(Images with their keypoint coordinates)
-------------------------

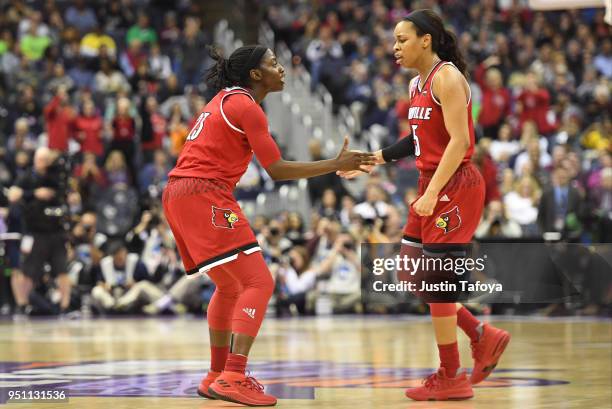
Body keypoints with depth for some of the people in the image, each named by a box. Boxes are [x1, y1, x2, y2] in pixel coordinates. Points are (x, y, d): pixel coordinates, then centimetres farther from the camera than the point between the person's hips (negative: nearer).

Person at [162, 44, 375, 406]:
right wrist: (337, 165, -8)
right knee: (259, 283, -13)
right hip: (205, 197, -10)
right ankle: (233, 379, -23)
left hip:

-------------------------

[WHAT YOU ARE ASKED TO DO] Reproduce every line of the records above without changing anything, and leave out the pictures.

[ANSWER]
Body keypoints with depth for some of the people in the image, each named by a box. Boxes are [x1, y1, x2, y2] in pixel coordinates. Points are (x, y, d): pixel coordinates, then centimetres farther from the camera than the point between the person's hips (negative: nearer).

Person at [162, 44, 375, 406]:
right wrist: (337, 165, -8)
right knee: (259, 283, -13)
right hip: (205, 197, -10)
right ankle: (233, 379, -23)
left hip:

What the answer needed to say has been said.